William Beardsley Bottle Stopper

U.S. Patent Number: 317,705                           Patented: May 12, 1885

William Beardsley’s patent application was filed February 27, 1885 and specified:

I, William Beardsley, of Beacon…Iowa, have invented a new and Improved Bottle-Stopper…for bottles containing soda-water or other aerated liquids…

Figure 1 is a cross-sectional view of my improved bottle-stopper and of a bottle in part.  Fig. 2 is a plan view of the under side of the cap.

The bottle A, of any desired shape or size, is provided with an externally-screw-threaded neck, B, on which a screw-cap, C, is screwed having a central aperture, D.  On the under side of the cap C a packing, E, or leather, rubber, or other suitable material, having an aperture corresponding to the aperture D, is secured, and the bottle contains a glass or other ball-valve, F, adapted to close the aperture D.  On the inside of the bottle, in practice, a series of triangular or crescent-shaped projections, G, are formed at a greater or less distance from the neck, said projections extending continuously around the bottle.  The bottle is filled with soda-water or other aerated liquid under pressure, which forces the ball-valve against the seat formed by the packing E, thus closing the bottle.  To open the bottle the ball-valve F is pressed down and the liquid is permitted to flow out of the bottle.  When the bottle is opened, the ball F rests against the ridges or projections G, and is thus prevented from closing the opening in the cap.

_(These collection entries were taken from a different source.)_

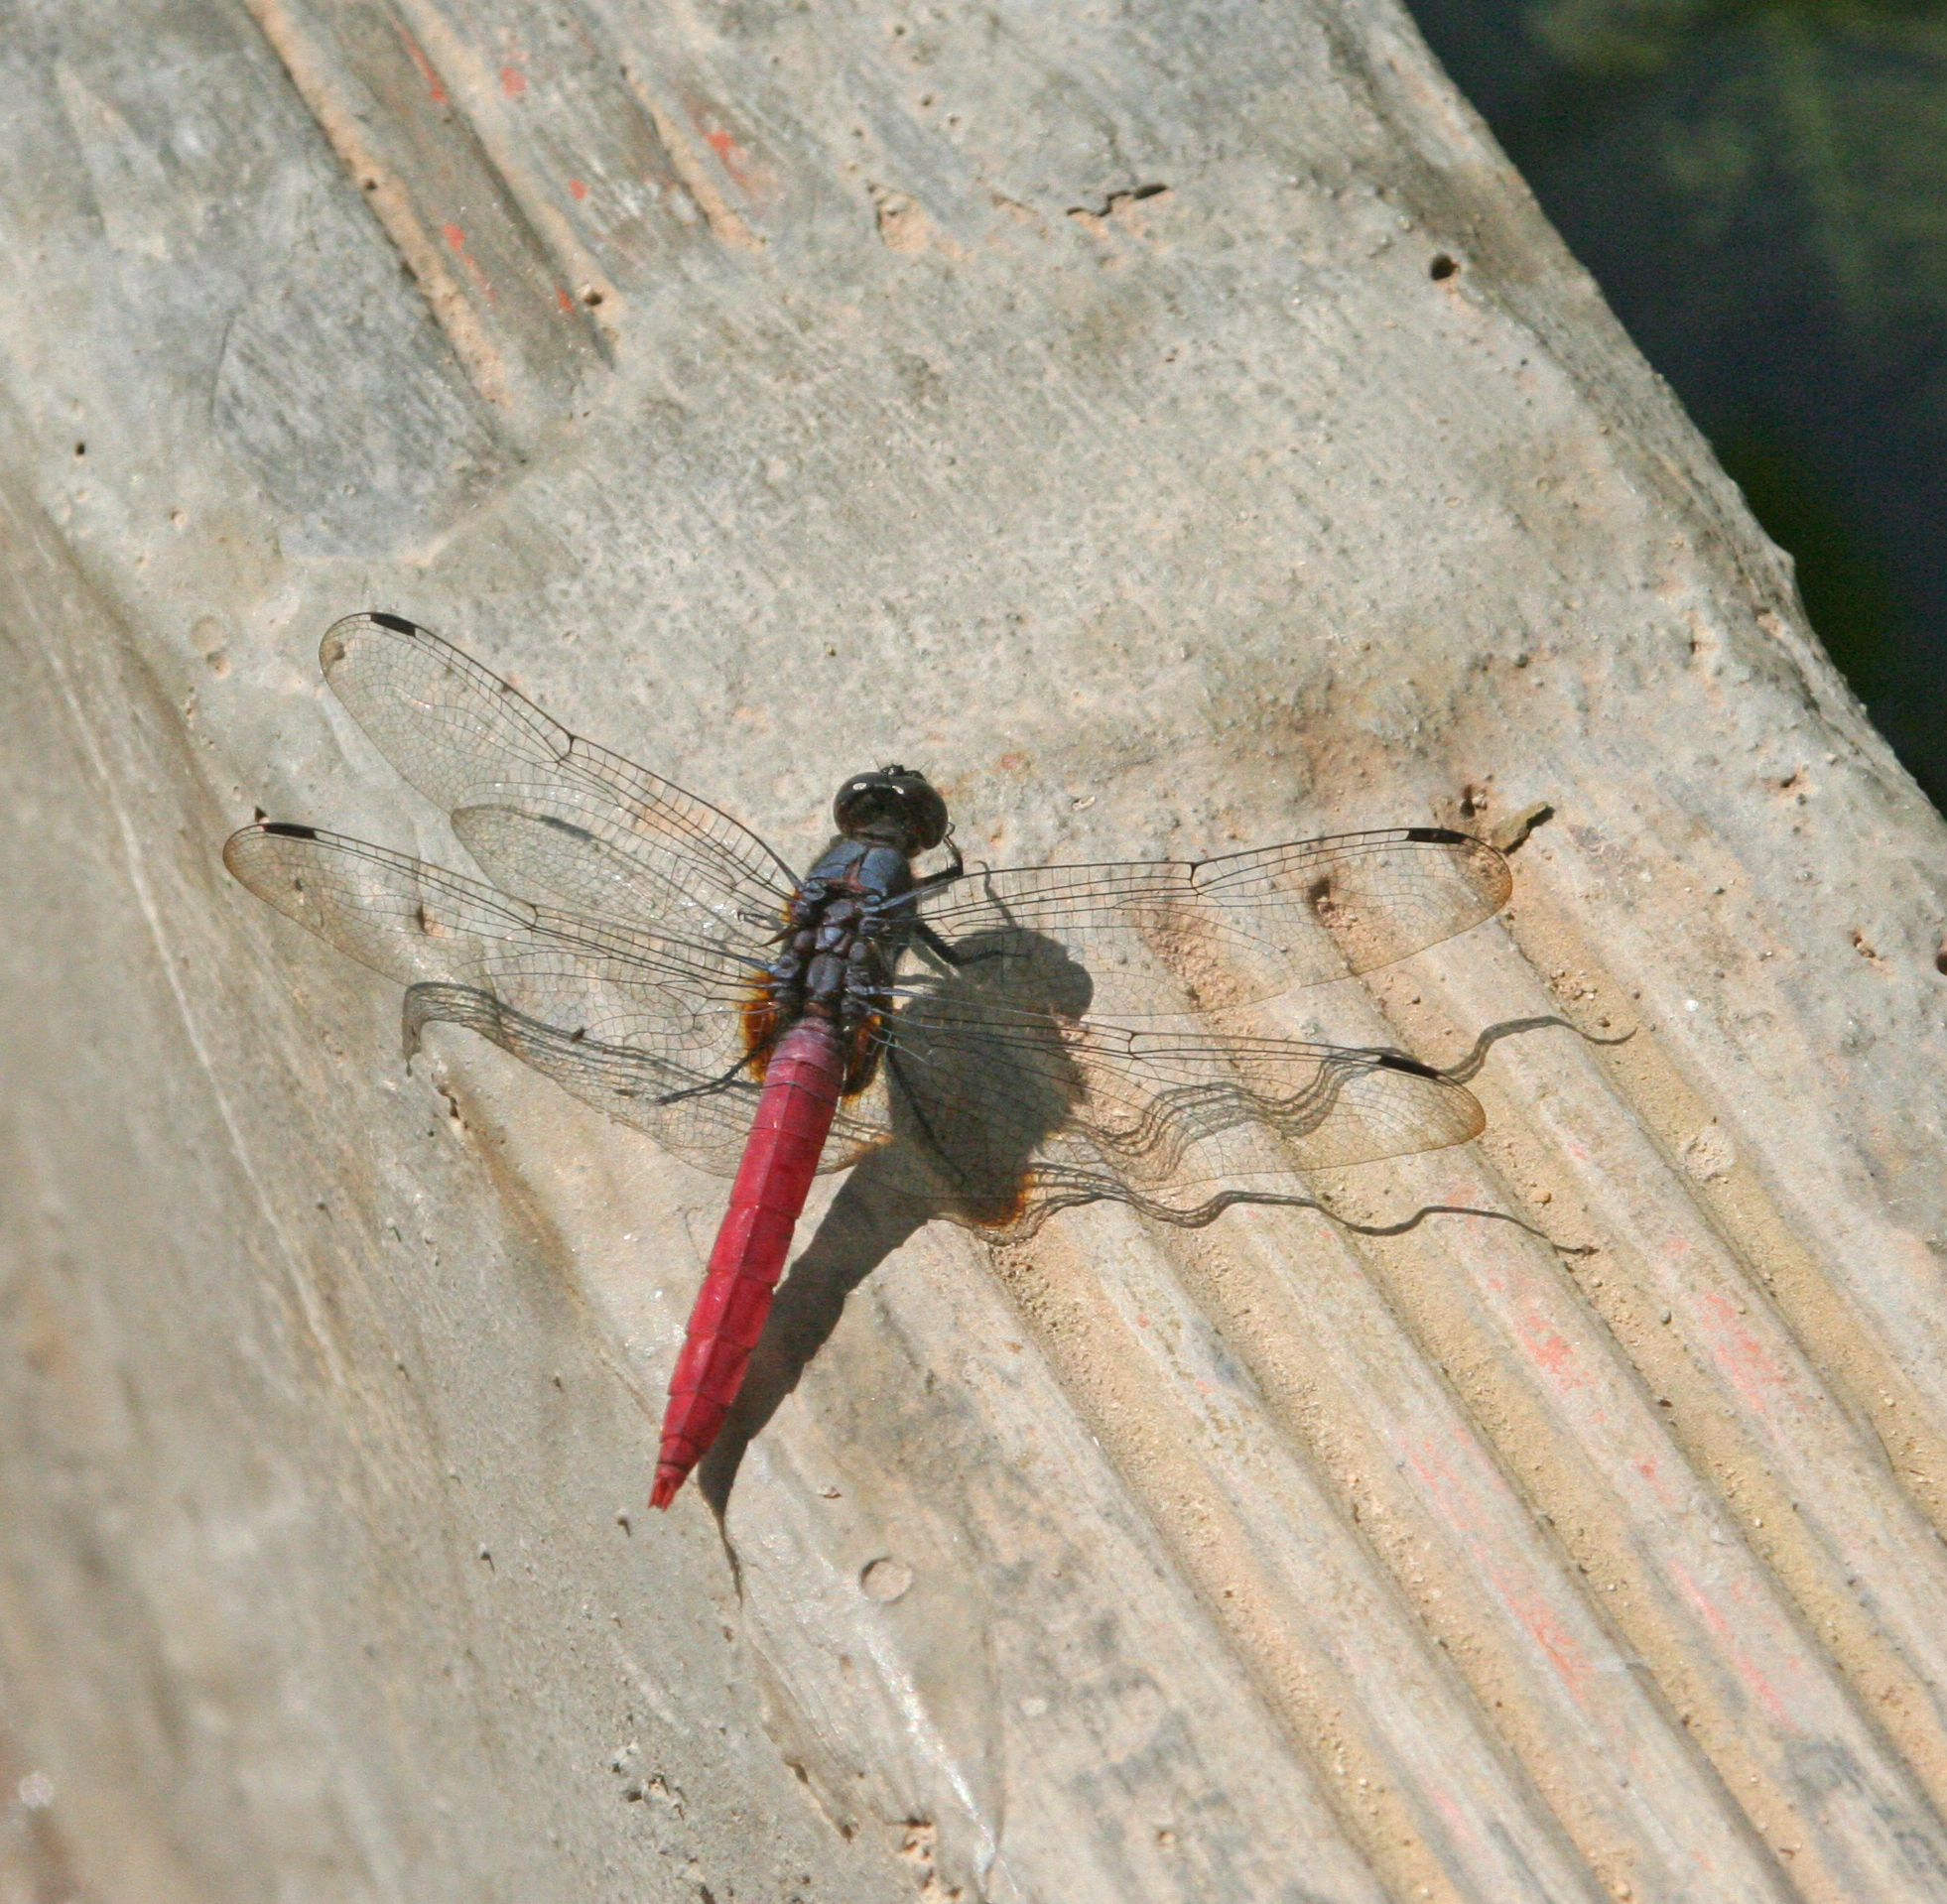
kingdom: Animalia
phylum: Arthropoda
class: Insecta
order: Odonata
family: Libellulidae
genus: Orthetrum
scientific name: Orthetrum pruinosum
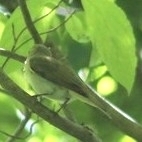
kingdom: Animalia
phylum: Chordata
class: Aves
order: Passeriformes
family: Vireonidae
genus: Vireo
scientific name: Vireo olivaceus
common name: Red-eyed vireo
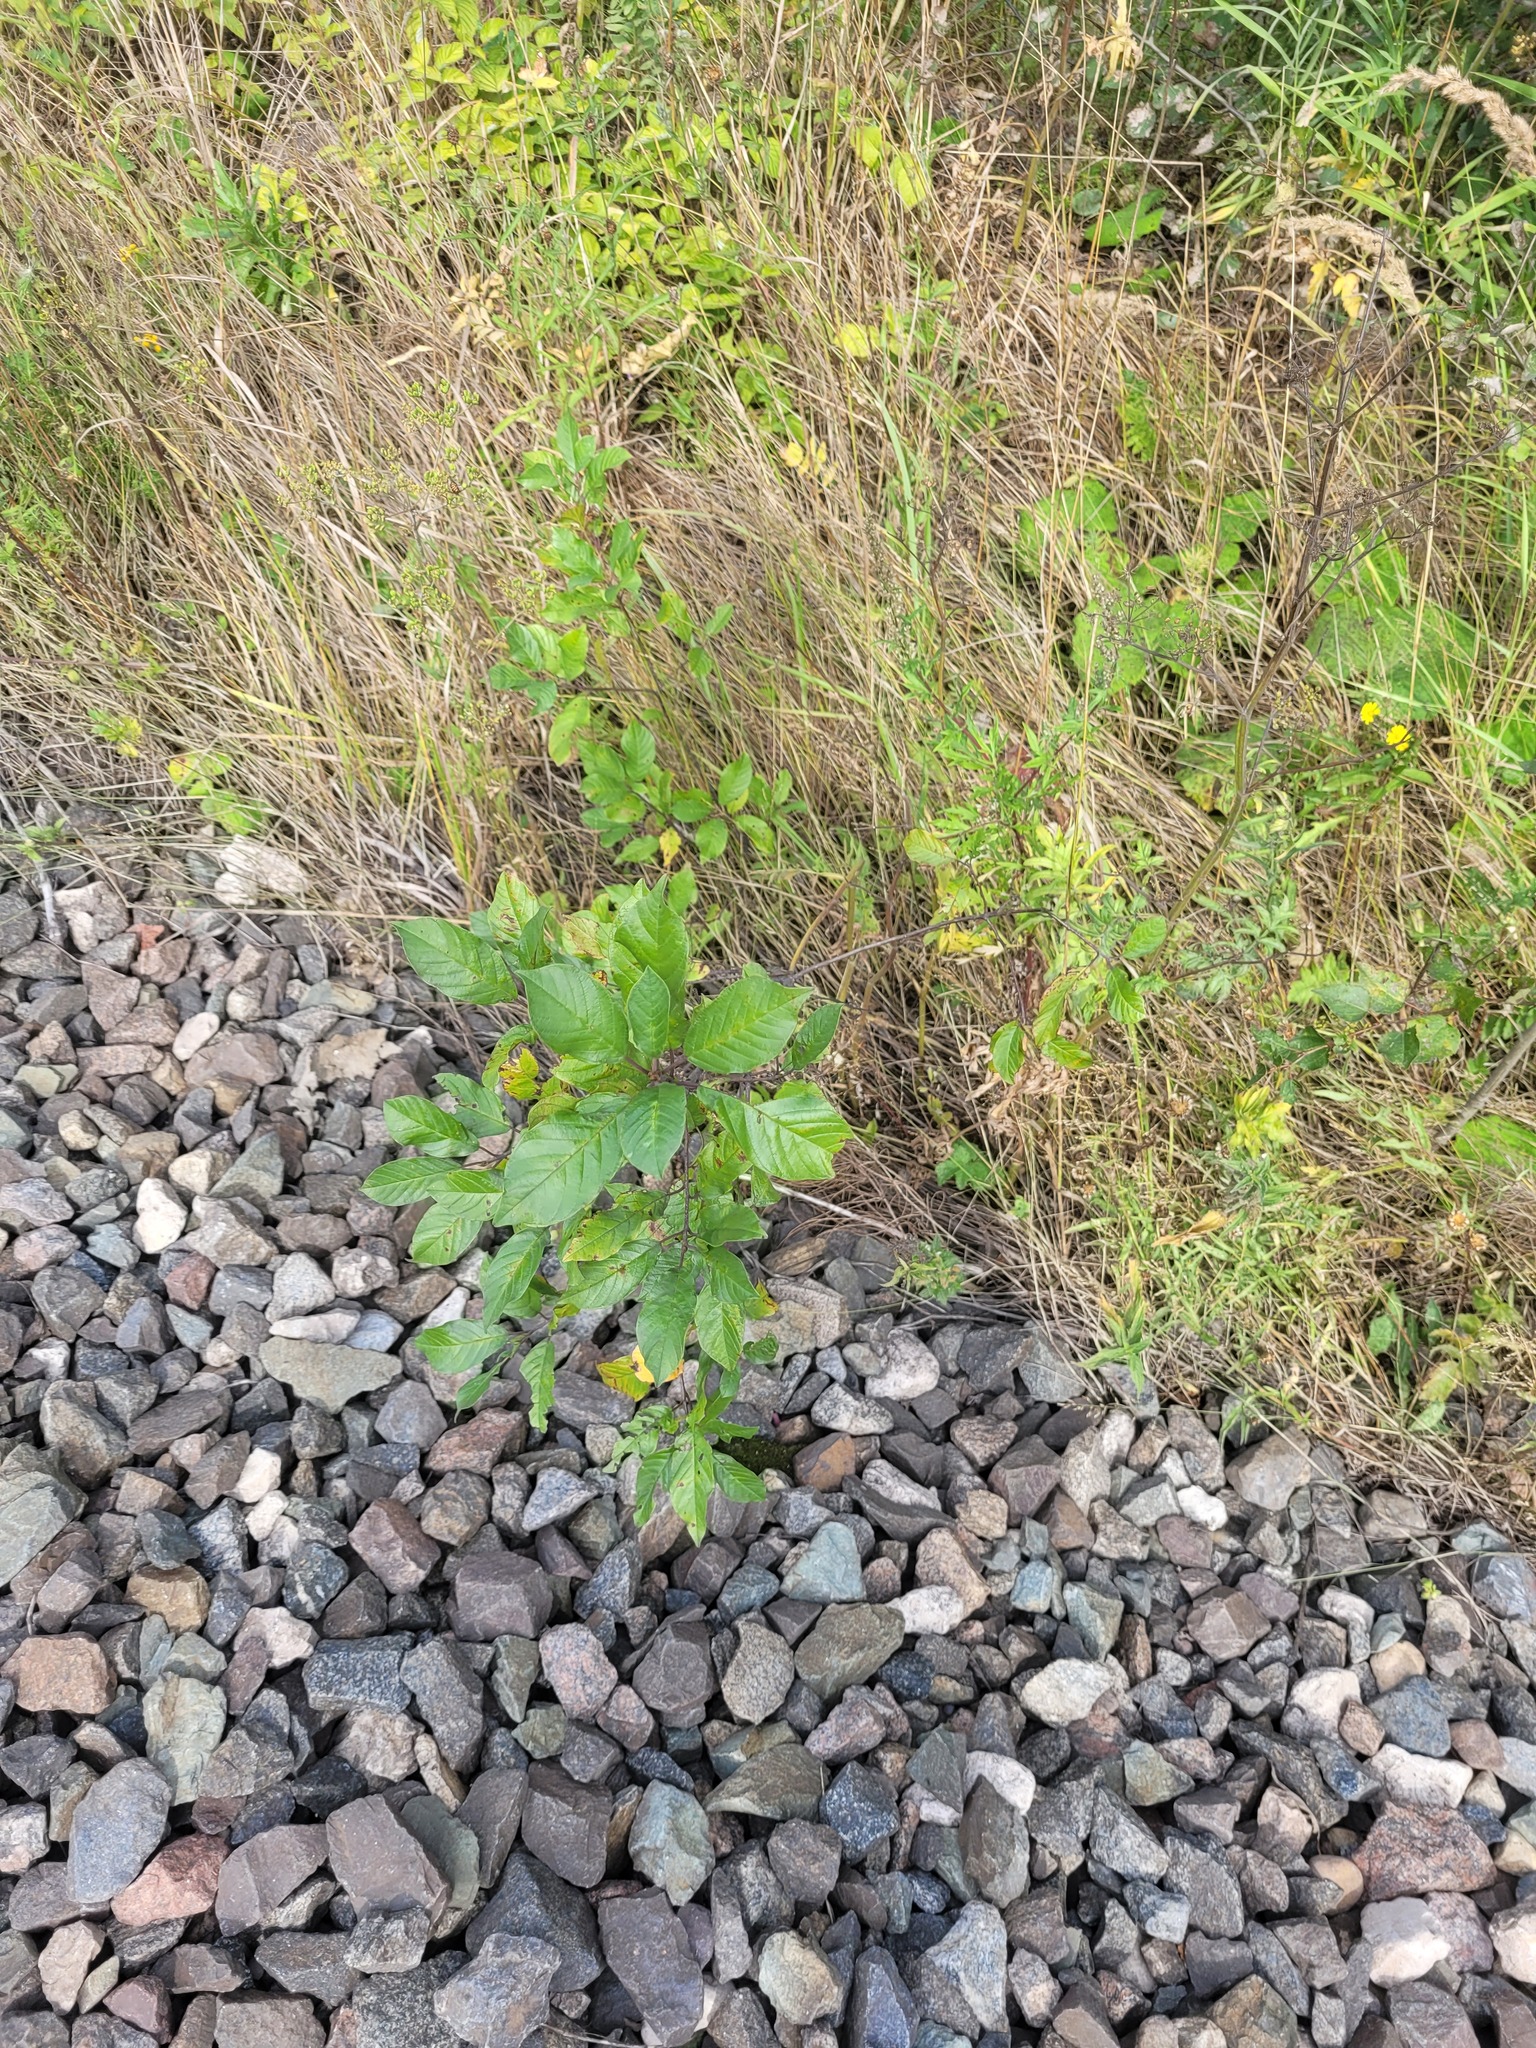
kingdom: Plantae
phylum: Tracheophyta
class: Magnoliopsida
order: Rosales
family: Rhamnaceae
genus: Frangula
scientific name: Frangula alnus
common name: Alder buckthorn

William Beardsley was a druggist and soda bottler in Beacon, Iowa.  In addition to using bottles that utilized Hutchinson’s Patent Spring Stopper, Beardsley also designed and patented the unusual closure illustrated and described above.  Of particular interest is the screw-cap, apparently designed to help prevent leakage, prevent contamination of the bottle’s contents, and provide consumers with a convenient method for resealing a partially consumed bottle on a short-term basis.  Leakage, contamination, and resealing were challenges faced by all bottlers during the Hutchinson era.  No bottlers other than Beardsley are known to have used this bottle-stopper.